Image: Toby Morris

Bill English’s greatest legacy is clear: guiding NZ through global economic crisis

As finance minister, his decisions were crucial to our quick recovery. In choosing his replacement as National Party leader, the question is whether to try to emulate Jacinda Ardern or reach for something very different, writes former National cabinet minister Wayne Mapp.

What is Bill English’s political legacy? More than anything, it will undoubtedly be his tenure as minister of finance from 2008 to 2016. The National government took office in the middle of the largest financial shock for over 50 years. New Zealanders of a certain age tend to have bad memories of 1987, but that had a much smaller international impact than the global financial crisis. Throughout 2008 and 2009 central banks were struggling to prop up the financial system. Many economists were forecasting further doom.

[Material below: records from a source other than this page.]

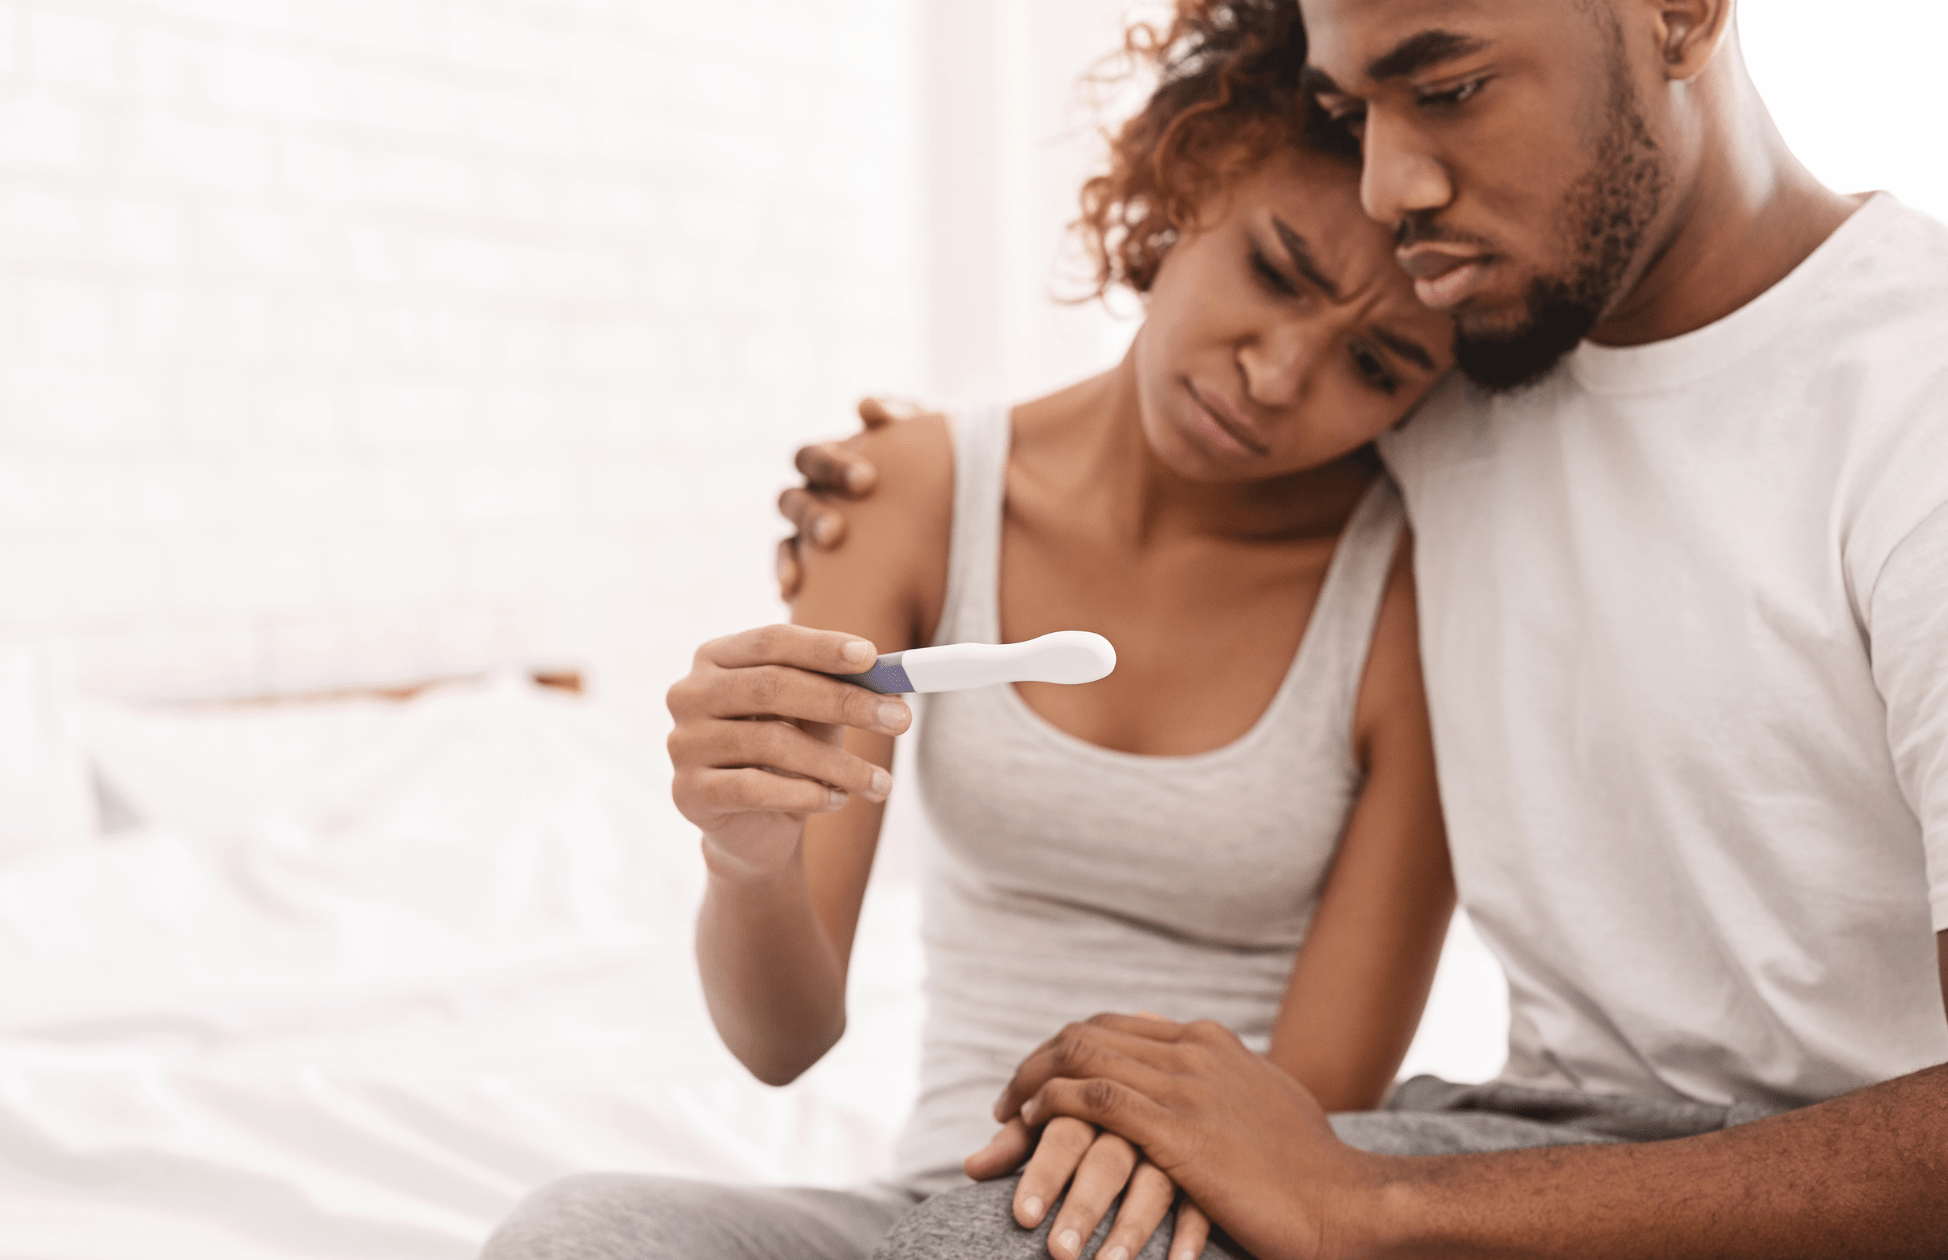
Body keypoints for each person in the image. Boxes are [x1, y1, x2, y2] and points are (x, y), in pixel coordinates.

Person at [783, 0, 1948, 1256]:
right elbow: (1185, 434)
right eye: (1348, 110)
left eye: (1443, 89)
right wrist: (911, 485)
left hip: (1866, 1185)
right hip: (1523, 1127)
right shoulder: (1459, 364)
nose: (1388, 184)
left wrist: (1366, 1205)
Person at [481, 5, 1466, 1259]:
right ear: (1184, 187)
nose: (1277, 377)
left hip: (1196, 1217)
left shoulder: (1404, 595)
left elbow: (1320, 1103)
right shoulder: (910, 493)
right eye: (1275, 271)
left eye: (1374, 367)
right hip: (926, 1207)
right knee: (576, 1230)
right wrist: (748, 858)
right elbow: (781, 1043)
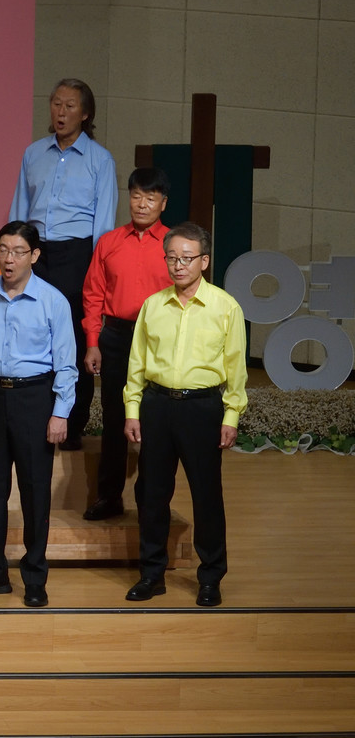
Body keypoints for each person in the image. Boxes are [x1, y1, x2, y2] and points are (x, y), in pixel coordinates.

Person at [122, 223, 245, 608]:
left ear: (204, 261)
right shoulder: (153, 306)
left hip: (202, 408)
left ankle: (210, 578)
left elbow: (237, 368)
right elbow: (137, 363)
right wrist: (132, 409)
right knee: (151, 494)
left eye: (187, 258)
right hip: (157, 406)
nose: (178, 265)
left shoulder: (226, 307)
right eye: (172, 257)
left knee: (206, 496)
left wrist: (231, 416)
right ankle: (151, 574)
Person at [0, 222, 78, 608]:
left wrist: (60, 413)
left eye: (18, 251)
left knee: (35, 490)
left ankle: (35, 577)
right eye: (3, 250)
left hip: (35, 399)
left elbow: (67, 365)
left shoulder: (53, 301)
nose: (9, 259)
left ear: (34, 255)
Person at [10, 79, 116, 452]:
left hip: (77, 254)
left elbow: (104, 221)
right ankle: (33, 416)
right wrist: (15, 253)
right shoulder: (33, 153)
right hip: (37, 251)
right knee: (32, 334)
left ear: (85, 114)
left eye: (70, 106)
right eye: (56, 103)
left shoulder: (100, 159)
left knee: (72, 339)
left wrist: (96, 268)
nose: (61, 112)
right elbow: (20, 209)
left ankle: (72, 423)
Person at [80, 166, 172, 520]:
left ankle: (150, 499)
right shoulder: (109, 242)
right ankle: (109, 496)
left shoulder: (174, 245)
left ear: (163, 203)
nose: (142, 204)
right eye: (136, 196)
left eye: (150, 198)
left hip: (160, 338)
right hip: (116, 336)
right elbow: (93, 295)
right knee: (115, 416)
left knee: (155, 418)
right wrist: (93, 341)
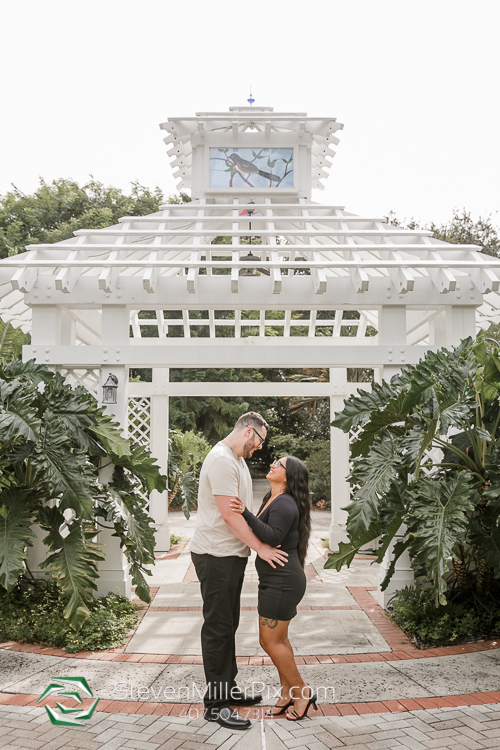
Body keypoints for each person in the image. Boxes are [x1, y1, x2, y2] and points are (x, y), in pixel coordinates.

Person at [190, 412, 288, 731]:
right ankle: (216, 705)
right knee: (218, 627)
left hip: (230, 555)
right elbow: (229, 516)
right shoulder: (221, 460)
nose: (259, 448)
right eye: (258, 441)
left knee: (228, 623)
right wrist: (260, 547)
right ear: (249, 431)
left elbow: (243, 510)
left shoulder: (237, 459)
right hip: (215, 554)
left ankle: (228, 688)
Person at [229, 455, 317, 721]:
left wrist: (244, 511)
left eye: (279, 464)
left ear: (289, 477)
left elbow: (273, 537)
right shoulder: (274, 498)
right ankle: (286, 692)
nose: (273, 465)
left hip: (282, 583)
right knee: (280, 640)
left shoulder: (285, 504)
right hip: (277, 581)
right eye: (274, 461)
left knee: (268, 641)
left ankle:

As the new minister of finance, Bill English had to complete an instant financial stocktake. Three things were evident. First, New Zealand had low government debt, in large measure due to Michael Cullen having run continuous surpluses. Second, Labour’s commitments from the 2008 budget were completely unaffordable; even National’s more modest election commitments had to be wound back. Third, it was essential to maintain social and economic stability. That meant borrowing for the basics, but not for the frills. It would ultimately be tens of billions of dollars.

Bill presented these facts to Cabinet over a period of weeks in late 2008. He had the ability to cut through the financial jargon and present the whole picture clearly and without partisan political embellishment. These clear-sighted presentations, and what they meant for the country and National’s election commitments, cemented his reputation among his colleagues as the brains of the government. We had great faith in the coherency and accuracy of the presentations. As 2009 unfolded, it was clear that we could rely on Bill’s economic analysis and his forecasts. We knew what we could do, but also what we could not.

Cabinet was willing to borrow heavily to protect New Zealand’s social fabric at a time when it easily could have come under immense pressure. We did so because we could trust Bill’s economic analysis, as well as John Key’s intuition on market behaviour.

The combination of sound economic forecasting, tax and regulation cut-backs, and John’s understanding of financial markets meant that New Zealand came out of the recession faster than most other developed nations. This had not normally been the case. Typically, New Zealand had been a laggard in recovering from a recession. The fact that we weren’t this time is largely due to the skilled economic leadership that Bill showed at this time.

It is easy to now think that anyone could have done this. That Bill English was no better than anyone else would have been. But in reality, the choices people make do matter. If New Zealand had borrowed, regulated and taxed to the extent of the Europeans, we would still be struggling to recover from the GFC. This is a test the current government is likely to face in coming years.

Bill’s time as leader and prime minister in the last year largely put to bed the bad memories of 2002. With an election result of 44% of the vote, 7% ahead of Labour, Bill might have expected to be able to continue as prime minister. That Winston Peters, despite his antipathy toward National, would realise that there was a lot at risk if he changed the government. That was not to be. Winston had too many bitter memories from 2008 and the Privileges Committee hearing leading to his departure from parliament for him to choose National.

A change of government will always cause leaders to take stock. Is it credible or plausible to hold on with the promise of winning at the next election?

Beating a new government in just three years is a big ask. It does happen, as in 1960 and in 1975, when National defeated Labour in both cases. But it typically requires the government to be an obvious and spectacular failure. Bill has presumably judged that the prospect of winning in 2020 is not certain enough to warrant staying. A 50/50 shot would not be enough of an enticement.

What of the future for National? Within two weeks, the National caucus has to choose a new leader. Already the pundits are speculating on the choices. Does National have the best chance by emulating Labour with youth adjacent leadership, or is an opposite choice a better option?

Because there is no obvious successor to Bill, this will be a hard choice for the caucus. National is only 2% or 3% away from being back in government. But retaining existing support as well as building new support will be an immense challenge for the new leadership. As with all contests, it will require both luck and skill.

Bill English had immense amounts of the latter, but he did not always have the former. It will be in the role of minister of finance, where it was his skills that came to the fore that he will be best remembered. The nation owes him that.